ParlaMint aims to provide resources and tools for focused observations on trends, opinions, decisions on lockdowns and restrictive measures as well as on the consequences with respect to health, medical care systems, employment, etc. ParlaMint starts from the resources that can be collected for COVID-19 debates, but the methodology will be scalable to public debates on a range of global challenges, such as economic crises, climate change, etc. It will use the metadata standards for encoding parliamentary data that have been developed within CLARIN already. The outcomes will be as follows:
- a collection of parliamentary datasets (corpora) in a number of languages and in a harmonized format, covering both the current data and older, reference data,
- harmonized indexation of corpora based on popular concordancers so that interested parties can search and extract the relevant information across languages,
- a series of use cases illustrating the potential for societal impact.
- Hackathon on COVID-19 related disinformation
In the period September – October 2020 CLARIN is organising a hackathon on COVID-19 related disinformation with the goal to bring together cross-disciplinary groups of researchers to jointly work towards methods for disinformation detection in the context of the COVID-19 pandemic.
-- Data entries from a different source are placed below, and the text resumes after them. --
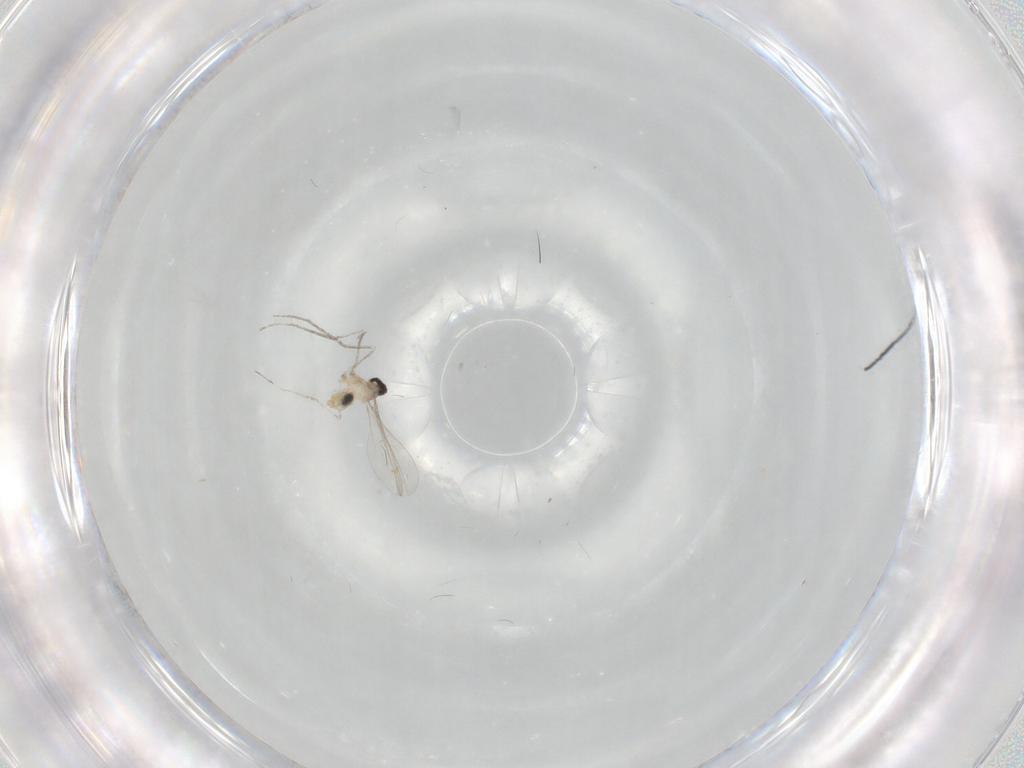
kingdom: Animalia
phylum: Arthropoda
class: Insecta
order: Diptera
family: Cecidomyiidae
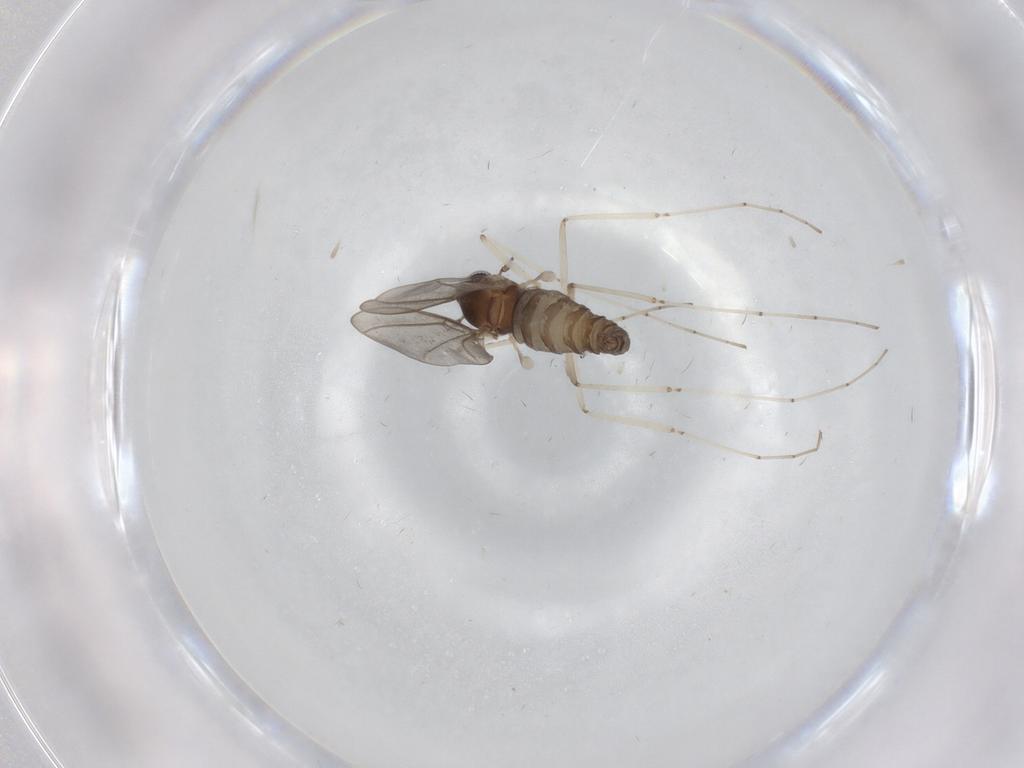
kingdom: Animalia
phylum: Arthropoda
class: Insecta
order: Diptera
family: Cecidomyiidae
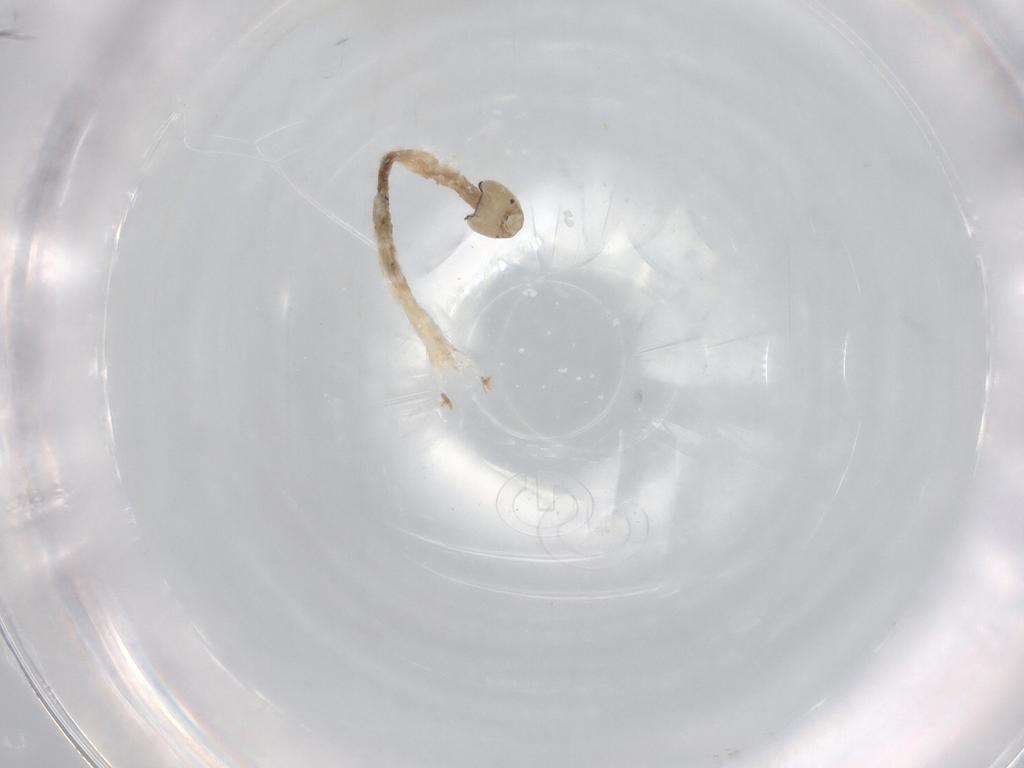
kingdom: Animalia
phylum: Arthropoda
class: Insecta
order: Diptera
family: Chironomidae
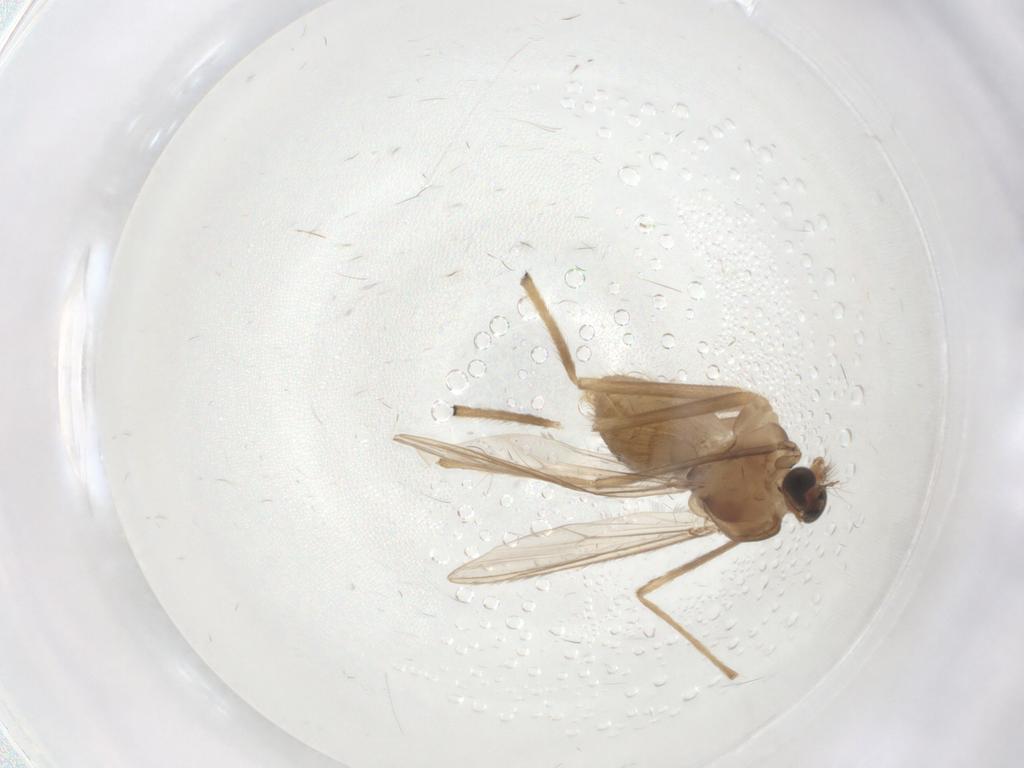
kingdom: Animalia
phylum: Arthropoda
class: Insecta
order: Diptera
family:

Disinformation and fake news have been a growing concern all over the world within the recent years. With the global COVID-19 pandemic, this issue has become even more urgent and is calling for methods for the detection of disinformation based on scientific insights. Collaboration between such fields as (computational) linguistics, data science and other related disciplines can yield significant progress by using existing data to classify disinformation or even to predict to a certain degree whether a piece of text is likely to be misinterpreting the facts. With this hackathon, CLARIN intends to bring together cross-disciplinary groups of researchers to work on the task of disinformation detection in the context of the COVID-19 pandemic. They are invited to use existing data sets containing disinformation and fake news in order to create algorithmic solutions to research questions of their choice, e.g. by assigning the likelihood for a text to be disinformation or automatically detecting re-postings of known conspiracy theories even if they are rephrased. The datasets and the analytical tools developed and used for the hackaton will be made available through the CLARIN portal.
More: https://www.clarin.eu/event/2020/hackathon-covid-19-related-disinformation
- CLARIN2020: Webinar “How to Present Online”
During the COVID-19 pandemic, good skills for presenting online have proven to be indispensable more than ever. Therefore, a virtual seminar was organised for the members of the CLARIN User Involvement Committee and the presenters and participants of the CLARIN Annual Conference, aimed at improving their online presentation skills and giving insights into how to get the most out of virtual interaction in scholarly settings. The webinar was conducted by Hans Van de Water, an experienced presentation coach from The Floor is Yours. In the seminar, the participants learned about simple and effective methods that will help them present difficult arguments in a clear and convincing way, because, as the lecturer put it, life is too short for a bad presentation. In the try-out sessions, the participants put the theory into practice by creating their own presentation and received 1:1 feedback from the lecturer.